By Lyndsie Kiebert
Reader Staff
When the Memorial Community Center applied for a grant through the Spokane Teachers Credit Union to cover the cost of new flooring in early spring 2020, there was no way of knowing the impact that the COVID-19 pandemic would have on the year ahead.
Once the shutdowns began and reality sunk in, MCC Chairperson Dawn Brinker said the board didn’t hold out much hope for the flooring grant.
“We thought, ‘Oh, we’re probably not going to get it because there’s greater needs probably,’” Brinker said, “and at the time they couldn’t give us the grant, so we thought it was all over.”
That is, until STCU representatives requested a video conference earlier this month to “talk about the grant,” Brinker said. During that meeting, STCU surprised MCC board members with a Christmas gift of $15,000.
“We were quite surprised and ecstatic about it,” Brinker said.
In a recorded version of the conference that Brinker shared with the Reader, the excitement is apparent in both Brinker and MCC board member and grant writer Delores Matthews as STCU officials share the happy news and display the oversized check.
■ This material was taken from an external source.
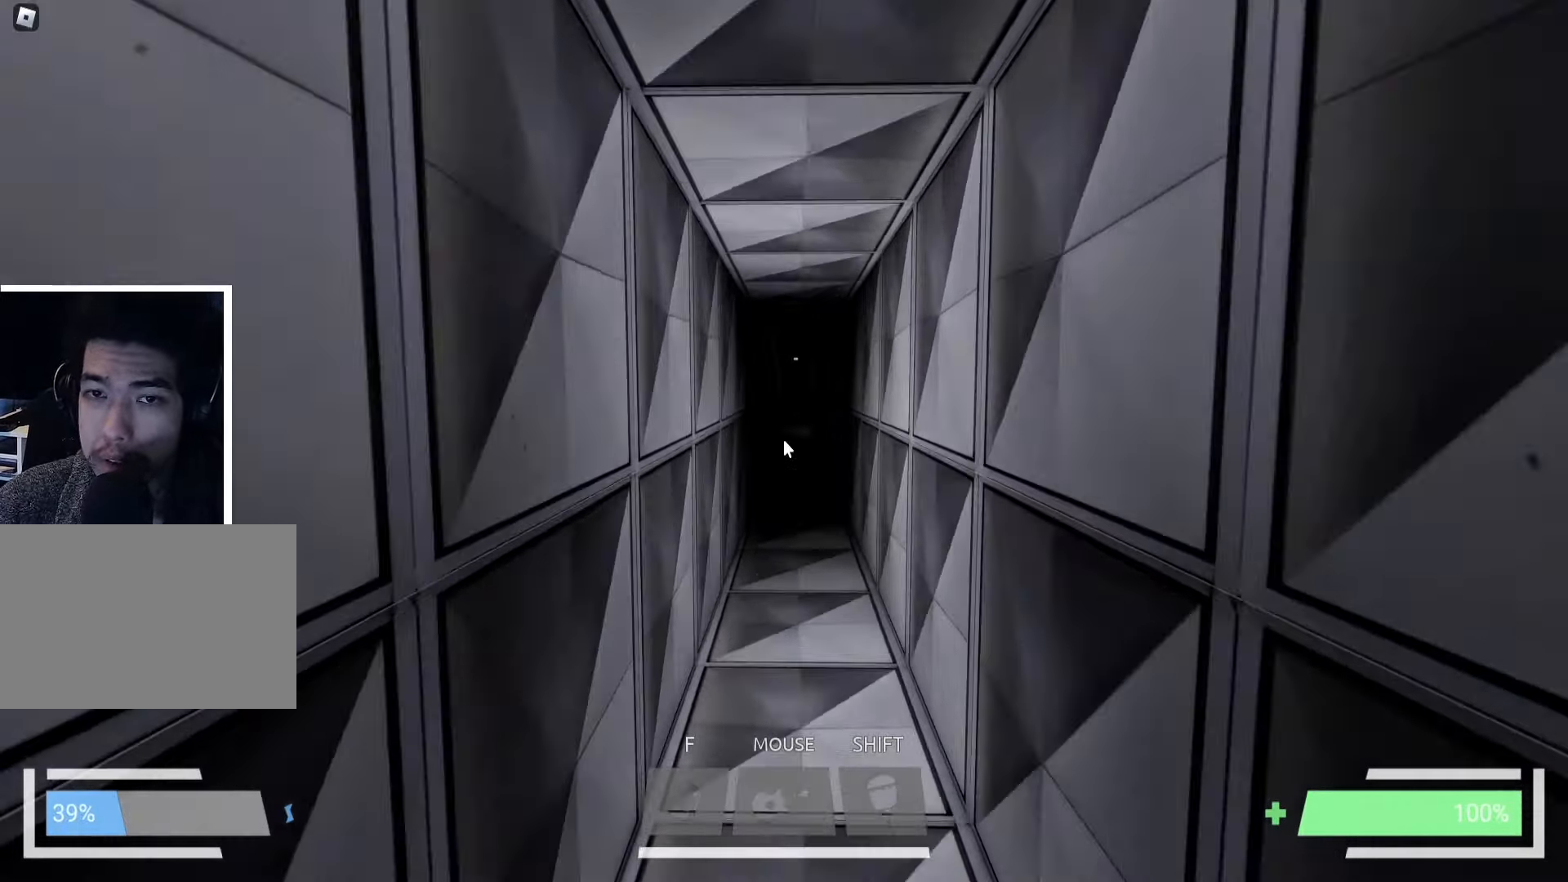
{"keys": ["w"], "events": []}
“You don’t know what that means to us,” Matthews says in the video.
Brinker said the funds will go toward new flooring on the first floor of the community center. She said she suspects the current flooring is original, from when the building was erected in the 1980s.
The Memorial Community Center is home to the Hope Preschool, and also serves as a gathering place for clubs, exercise classes and AA meetings. The facility can also be rented for events, and is known for its Christmas Giving and scholarship programs.
Despite the COVID-19 pandemic creating uncertainty for many nonprofits, Brinker said people have remained enthusiastic about supporting Hope’s community center.
“We’ve been working to keep everybody engaged … and the community has responded really generously, and we’ve just been really happy about that,” she said.